Таким образом, наша книга нисколько не претендует на изложение истории искусства Восточного Ирана. Книга посвящена теоретическим аспектам проблемы становления искусства и архитектуры Большого Хорасана и, соответственно, Ирана в целом. В тех случаях, когда требуются дополнительные пояснения, мы приводим их по ходу текста в отдельных «примерах».
Об истории искусства и архитектуры этой территории в мусульманское время написано много, и здесь следует выделить исследования группы ученых из Ташкента в советское время во главе с Г.А. Пугаченковой и Л.И. Ремпелем. Многолетнюю работу Пугаченковой следует отметить особо, она является не только знатоком, ее теоретические предложения не потеряли своей актуальности до сих пор. Титаническую работу проделал С.Г. Хмельниций (Душанбе-Берлин), в нескольких томах описавший и переистолковавший основные памятники зодчества Средней Азии. Заметна на этом поприще и работа западных специалистов. Все наиболее весомые труды русскоязычных и западных специалистов на соответствующих страницах книги будут соответствующим образом отмечены.
Для основных целей и задач нашей книги важно понять, какое же место занимает искусство и архитектура Восточного Ирана во всей истории искусства мусульманских стран. Соответственно, яснее станет и причина нашего обращения к искусству и архитектуре именно этого географического региона. Для прояснения этих немаловажных для автора обстоятельств обратимся к двум томам по истории искусства и архитектуры мусульман, написанным четырьмя выдающимися историками искусства современности.

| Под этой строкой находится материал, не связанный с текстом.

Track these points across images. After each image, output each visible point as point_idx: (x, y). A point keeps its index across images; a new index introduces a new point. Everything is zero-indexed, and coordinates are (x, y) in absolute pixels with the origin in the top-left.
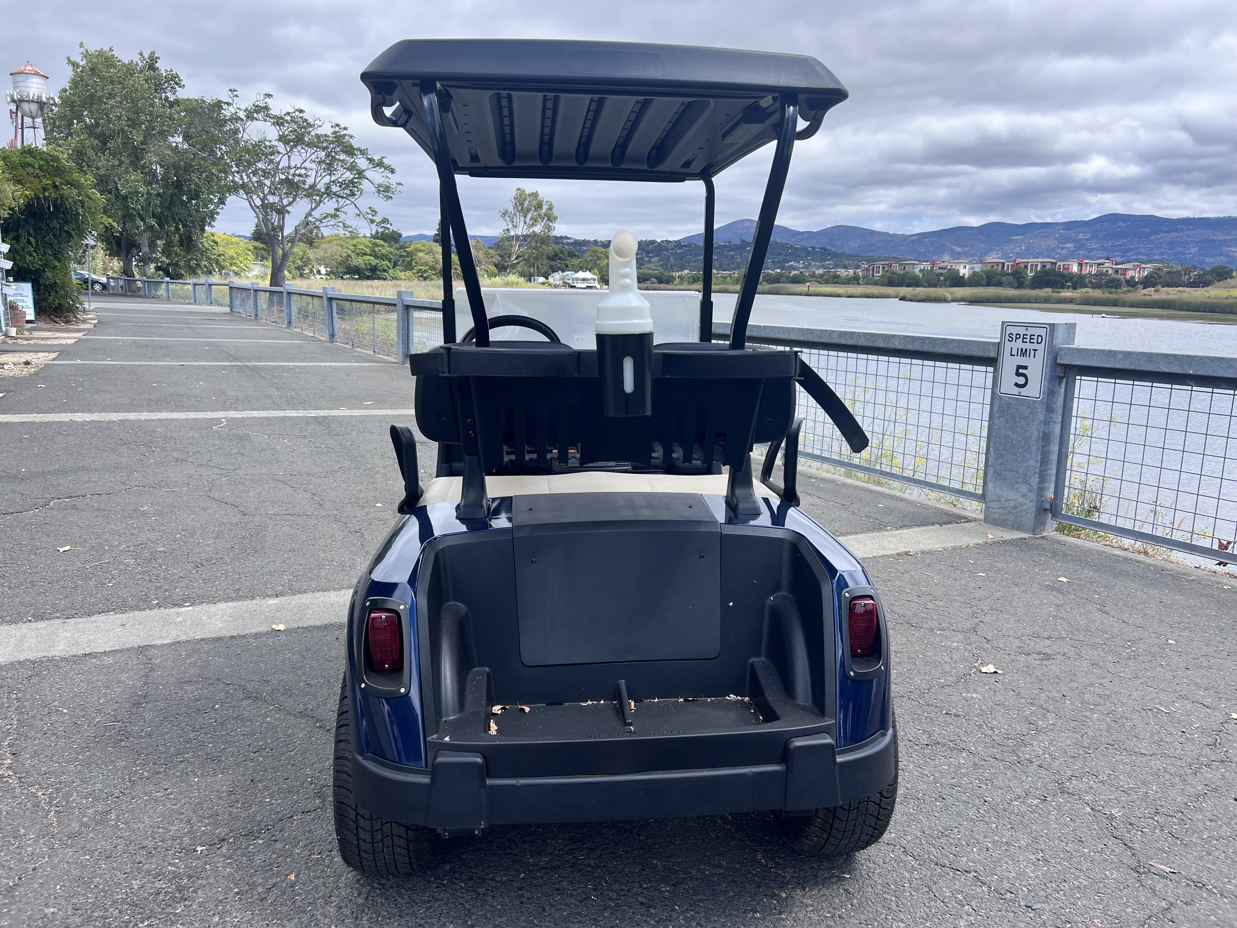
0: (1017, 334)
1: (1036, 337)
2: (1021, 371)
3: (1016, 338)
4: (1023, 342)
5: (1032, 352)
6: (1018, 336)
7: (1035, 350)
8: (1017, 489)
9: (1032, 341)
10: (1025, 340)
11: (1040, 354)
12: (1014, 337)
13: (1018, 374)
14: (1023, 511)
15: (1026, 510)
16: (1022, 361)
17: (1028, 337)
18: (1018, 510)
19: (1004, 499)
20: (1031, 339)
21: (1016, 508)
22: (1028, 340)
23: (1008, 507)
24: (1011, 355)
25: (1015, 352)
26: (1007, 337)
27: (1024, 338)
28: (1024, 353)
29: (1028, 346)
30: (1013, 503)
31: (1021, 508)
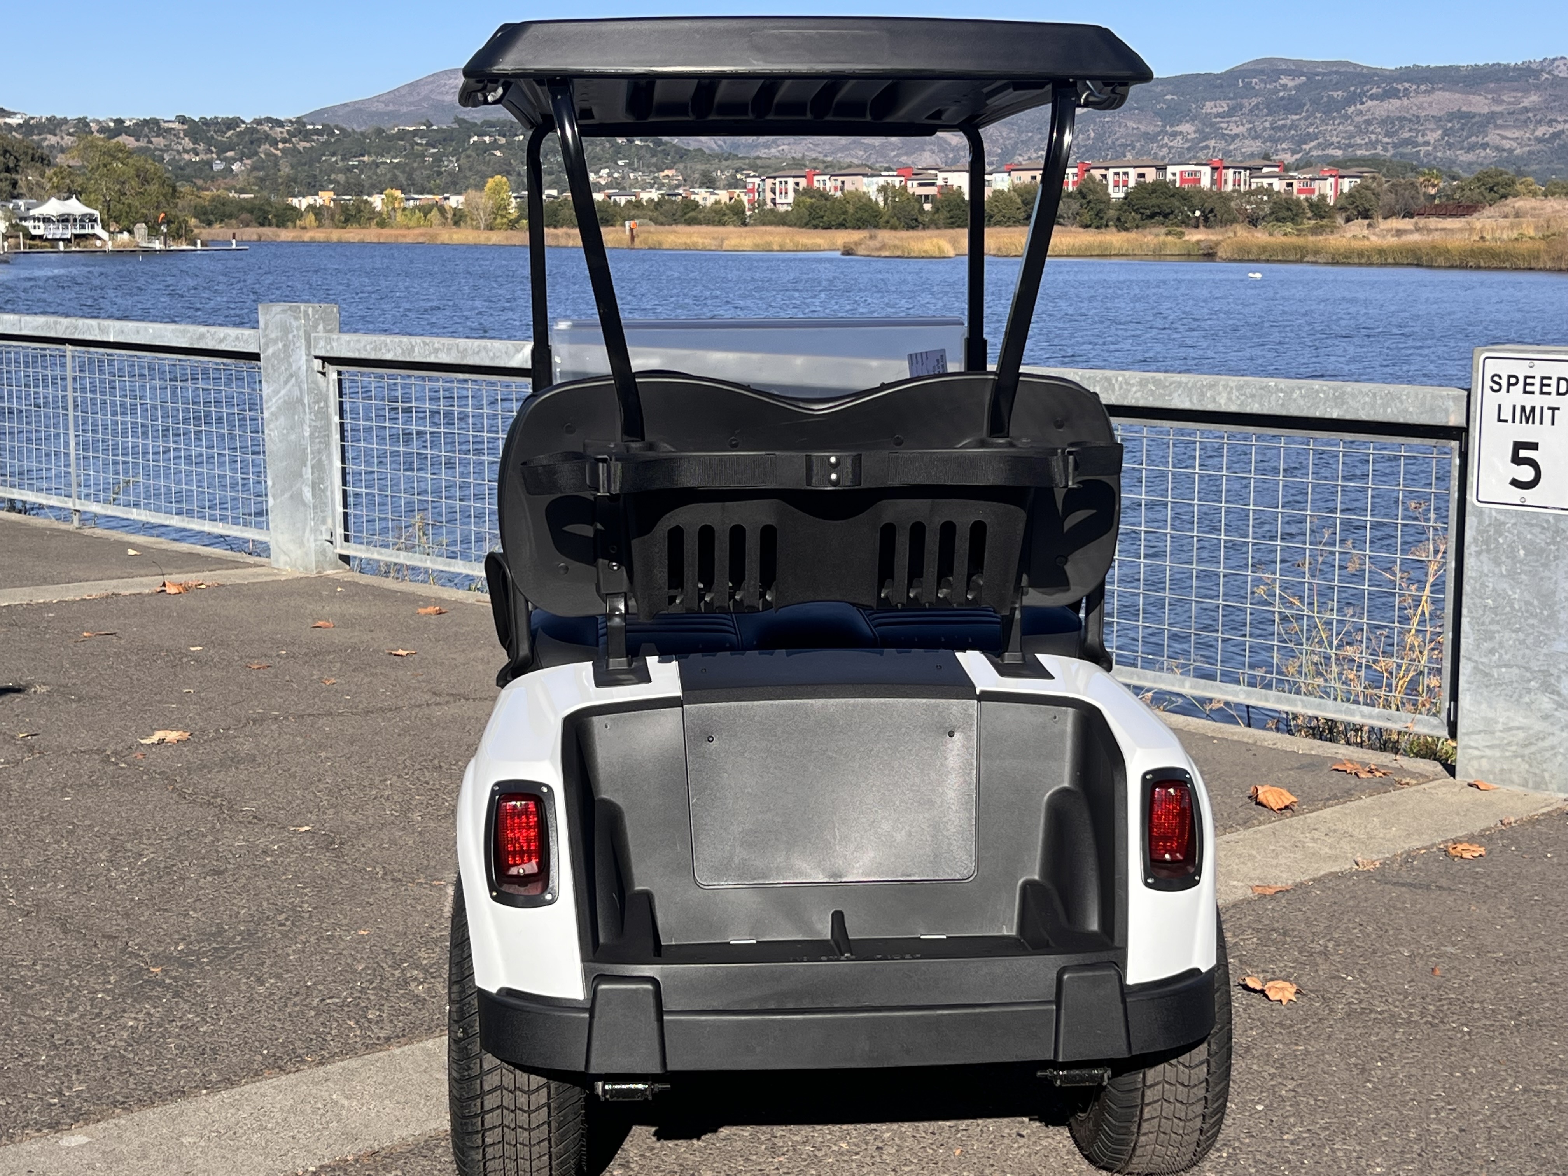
0: (1510, 377)
1: (1553, 382)
2: (1523, 453)
3: (1509, 385)
4: (1525, 392)
5: (1548, 414)
6: (1513, 381)
7: (1554, 409)
9: (1545, 389)
10: (1529, 388)
12: (1504, 382)
13: (1517, 460)
15: (1553, 748)
16: (1525, 432)
17: (1537, 382)
18: (1533, 749)
19: (1500, 727)
20: (1542, 385)
21: (1531, 744)
22: (1536, 388)
23: (1509, 744)
24: (1500, 420)
25: (1506, 414)
26: (1488, 383)
27: (1526, 384)
28: (1528, 415)
29: (1537, 400)
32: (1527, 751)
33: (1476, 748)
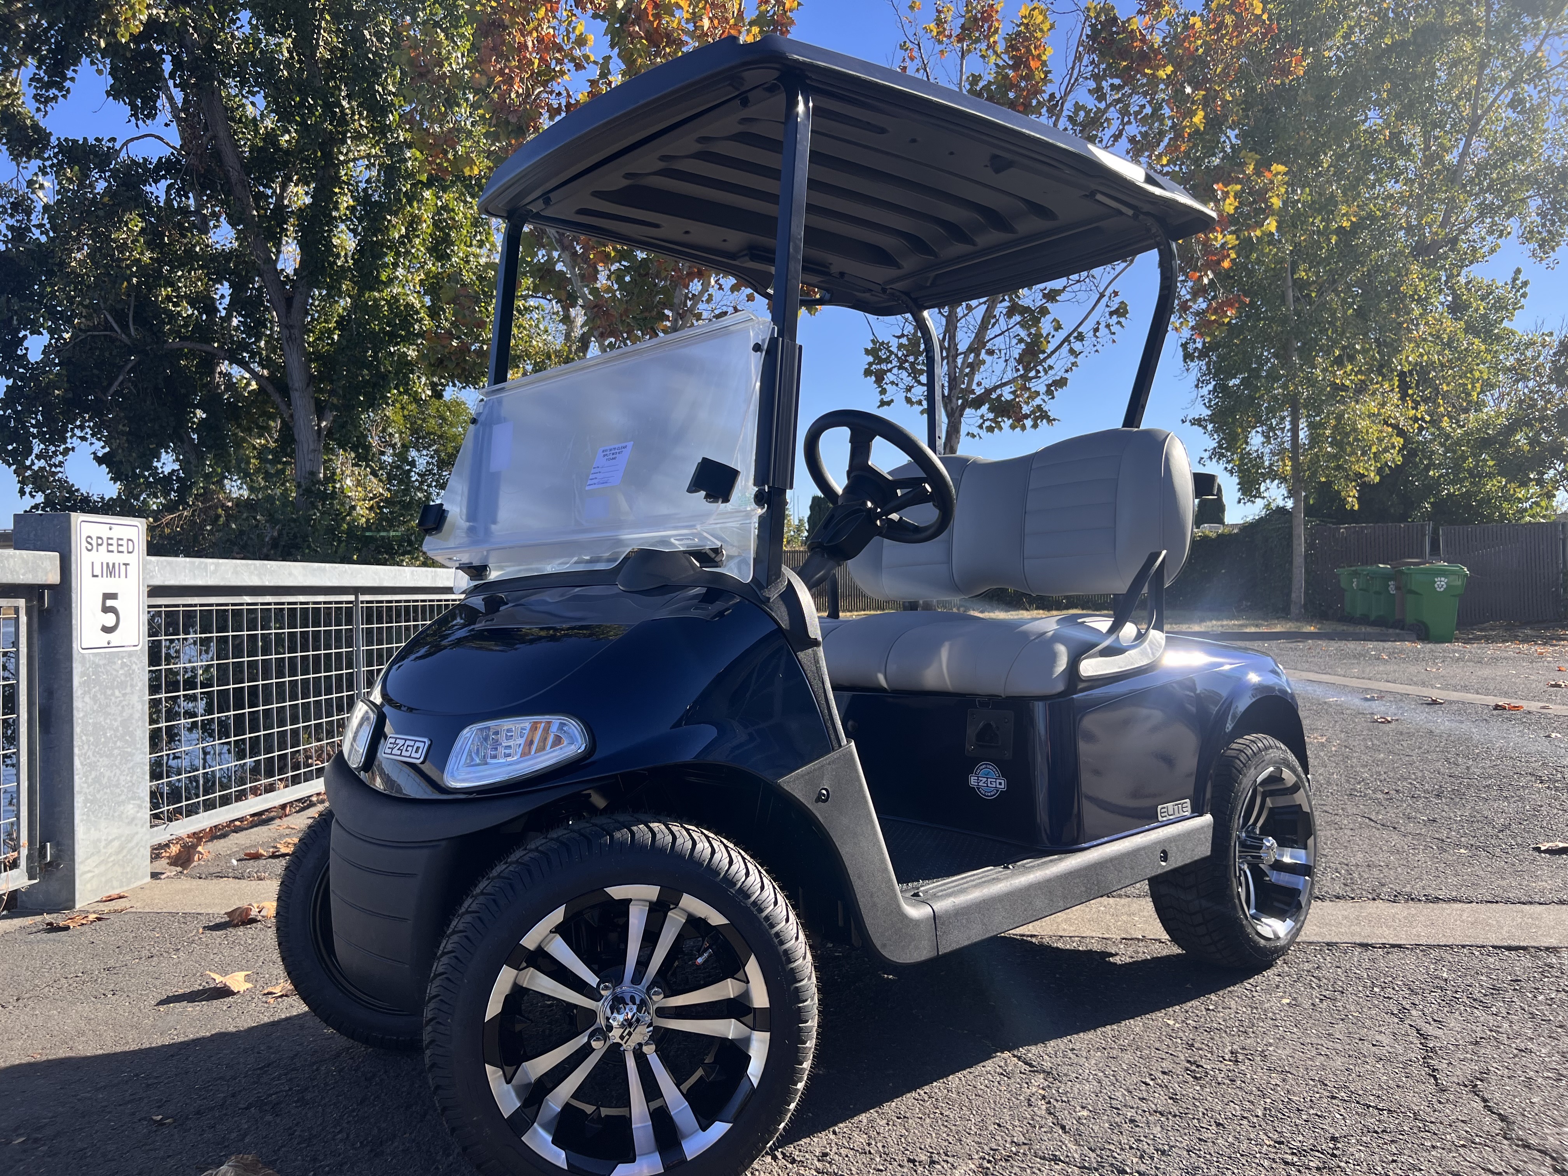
0: (98, 538)
1: (124, 542)
2: (109, 603)
3: (98, 545)
4: (109, 551)
5: (123, 568)
6: (100, 541)
7: (126, 565)
8: (120, 816)
9: (121, 549)
10: (110, 548)
11: (133, 570)
12: (94, 542)
13: (106, 610)
14: (133, 848)
15: (137, 844)
16: (109, 585)
17: (114, 542)
18: (125, 852)
19: (103, 843)
20: (119, 545)
21: (123, 849)
22: (114, 548)
23: (110, 855)
24: (94, 576)
25: (97, 571)
26: (84, 544)
27: (109, 544)
28: (111, 570)
29: (115, 558)
30: (116, 844)
31: (130, 845)
32: (121, 857)
33: (89, 871)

Первый том от начальных этапов искусства и архитектуры до сельджукидов включительно написан Р. Эттингхаузеном и Олегом Грабаром32. Второй том с монгольского времени и по XIX в. принадлежит перу Ш. Блэр и Дж. Блума33. Авторы второй книги отметили причину, по которой каждый хронологический период начинается с искусства и архитектуры Средней Азии и Ирана. Они поясняют такое построение двух книг только одним – искусство и архитектура западных регионов исламского мира во многом опирается на идеи и формотворчество Ирана, выдвинутые ими, а в особенности художниками и архитекторами Восточного Ирана34. В разделе 5 тома О. Грабара по искусству и архитектуре Ирана в «Кембриджской истории Ирана» о продолжении воздействия идей Хорасана на искусство всего Ирана в середине XII в. Ответ был отрицательным, к этому времени Иран обрел самостоятельность в формировании оригинальных идей, образов и форм35.

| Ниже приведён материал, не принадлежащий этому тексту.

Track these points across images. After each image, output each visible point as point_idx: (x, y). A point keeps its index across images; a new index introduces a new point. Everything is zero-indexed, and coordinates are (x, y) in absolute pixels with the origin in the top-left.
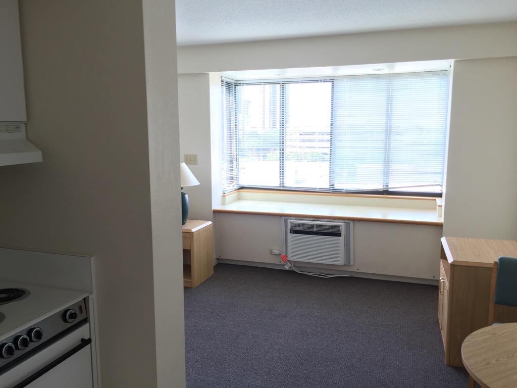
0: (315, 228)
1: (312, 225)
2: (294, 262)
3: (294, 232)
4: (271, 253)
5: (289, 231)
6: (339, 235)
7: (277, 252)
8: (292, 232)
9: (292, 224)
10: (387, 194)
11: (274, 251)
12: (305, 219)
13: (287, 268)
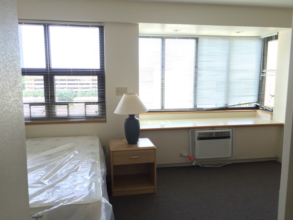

В этой же связи следует отметить и последнюю книгу О. Грабара36. Автор, задаваясь вопросом об истоках персидской миниатюры, отмечает настенную живопись Синьцзяна, но в особенности настенные росписи Пенджикента, Афрасиаба, Варахши, Балалык-тепе. Грабар не столь наивен, чтобы не понимать разницы между навыками в монументальной живописи и принципиально отличной практики в исполнении книжной иллюстрации. Он говорит о существовании у иранцев «коллективной памяти» (collective memory), об их неуемной тяге к изображению37. Но память, как сказал Бланшо, является свободой от прошлого38. Нельзя помнить, не воображая и не обретая на этом пути свободу от того, к чему ты был причастен ранее, память связана не только с прошлым. На своеобразии отношений между памятью и воображением мы специально остановимся в первой же главе. Мы сделаем это предельно широко, рассказав, что думают о судьбе образа и дискурса философы и теоретики как прошлого, так и нашего времени. Мы сделаем это и для того, чтобы все последующее изложение в книге не было неожиданным для читателя.